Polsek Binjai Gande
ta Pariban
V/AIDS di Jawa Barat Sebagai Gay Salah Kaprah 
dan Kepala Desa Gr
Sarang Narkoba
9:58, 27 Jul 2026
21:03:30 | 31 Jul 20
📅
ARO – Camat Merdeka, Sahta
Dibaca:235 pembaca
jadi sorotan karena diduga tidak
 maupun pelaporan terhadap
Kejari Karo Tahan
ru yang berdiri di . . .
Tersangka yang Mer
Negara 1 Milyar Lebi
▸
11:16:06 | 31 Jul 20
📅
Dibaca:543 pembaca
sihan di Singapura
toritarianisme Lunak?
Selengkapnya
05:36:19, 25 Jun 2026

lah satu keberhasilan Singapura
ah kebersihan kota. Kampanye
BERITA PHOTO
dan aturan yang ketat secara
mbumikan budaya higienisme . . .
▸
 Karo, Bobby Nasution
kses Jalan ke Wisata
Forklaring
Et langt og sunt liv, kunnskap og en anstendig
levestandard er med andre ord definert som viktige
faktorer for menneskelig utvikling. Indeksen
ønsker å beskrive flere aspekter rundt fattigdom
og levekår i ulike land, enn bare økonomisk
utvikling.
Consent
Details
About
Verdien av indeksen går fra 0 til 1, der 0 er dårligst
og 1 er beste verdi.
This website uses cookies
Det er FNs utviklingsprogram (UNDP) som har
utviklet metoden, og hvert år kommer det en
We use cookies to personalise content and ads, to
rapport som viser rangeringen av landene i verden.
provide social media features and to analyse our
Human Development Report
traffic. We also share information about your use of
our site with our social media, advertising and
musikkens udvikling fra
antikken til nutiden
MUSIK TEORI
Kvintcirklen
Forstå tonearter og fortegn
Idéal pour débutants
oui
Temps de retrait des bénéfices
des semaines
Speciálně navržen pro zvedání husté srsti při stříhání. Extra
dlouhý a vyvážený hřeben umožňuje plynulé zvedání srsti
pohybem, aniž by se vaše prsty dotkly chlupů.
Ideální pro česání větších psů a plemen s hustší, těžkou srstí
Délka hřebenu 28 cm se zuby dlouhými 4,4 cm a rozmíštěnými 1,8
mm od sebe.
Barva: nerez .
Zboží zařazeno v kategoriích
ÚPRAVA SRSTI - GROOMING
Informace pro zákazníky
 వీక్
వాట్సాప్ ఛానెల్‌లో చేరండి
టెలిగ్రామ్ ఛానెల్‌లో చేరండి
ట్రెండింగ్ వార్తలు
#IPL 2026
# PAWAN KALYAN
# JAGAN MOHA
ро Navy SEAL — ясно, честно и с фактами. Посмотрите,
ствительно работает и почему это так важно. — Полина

####################

Task item
Reproduce all of the data above, substituting "pengunjung" for each occurrence of "pembaca" and keeping everything else as it is.

Expected output
Polsek Binjai Gande
ta Pariban
V/AIDS di Jawa Barat Sebagai Gay Salah Kaprah 
dan Kepala Desa Gr
Sarang Narkoba
9:58, 27 Jul 2026
21:03:30 | 31 Jul 20
📅
ARO – Camat Merdeka, Sahta
Dibaca:235 pengunjung
jadi sorotan karena diduga tidak
 maupun pelaporan terhadap
Kejari Karo Tahan
ru yang berdiri di . . .
Tersangka yang Mer
Negara 1 Milyar Lebi
▸
11:16:06 | 31 Jul 20
📅
Dibaca:543 pengunjung
sihan di Singapura
toritarianisme Lunak?
Selengkapnya
05:36:19, 25 Jun 2026

lah satu keberhasilan Singapura
ah kebersihan kota. Kampanye
BERITA PHOTO
dan aturan yang ketat secara
mbumikan budaya higienisme . . .
▸
 Karo, Bobby Nasution
kses Jalan ke Wisata
Forklaring
Et langt og sunt liv, kunnskap og en anstendig
levestandard er med andre ord definert som viktige
faktorer for menneskelig utvikling. Indeksen
ønsker å beskrive flere aspekter rundt fattigdom
og levekår i ulike land, enn bare økonomisk
utvikling.
Consent
Details
About
Verdien av indeksen går fra 0 til 1, der 0 er dårligst
og 1 er beste verdi.
This website uses cookies
Det er FNs utviklingsprogram (UNDP) som har
utviklet metoden, og hvert år kommer det en
We use cookies to personalise content and ads, to
rapport som viser rangeringen av landene i verden.
provide social media features and to analyse our
Human Development Report
traffic. We also share information about your use of
our site with our social media, advertising and
musikkens udvikling fra
antikken til nutiden
MUSIK TEORI
Kvintcirklen
Forstå tonearter og fortegn
Idéal pour débutants
oui
Temps de retrait des bénéfices
des semaines
Speciálně navržen pro zvedání husté srsti při stříhání. Extra
dlouhý a vyvážený hřeben umožňuje plynulé zvedání srsti
pohybem, aniž by se vaše prsty dotkly chlupů.
Ideální pro česání větších psů a plemen s hustší, těžkou srstí
Délka hřebenu 28 cm se zuby dlouhými 4,4 cm a rozmíštěnými 1,8
mm od sebe.
Barva: nerez .
Zboží zařazeno v kategoriích
ÚPRAVA SRSTI - GROOMING
Informace pro zákazníky
 వీక్
వాట్సాప్ ఛానెల్‌లో చేరండి
టెలిగ్రామ్ ఛానెల్‌లో చేరండి
ట్రెండింగ్ వార్తలు
#IPL 2026
# PAWAN KALYAN
# JAGAN MOHA
ро Navy SEAL — ясно, честно и с фактами. Посмотрите,
ствительно работает и почему это так важно. — Полина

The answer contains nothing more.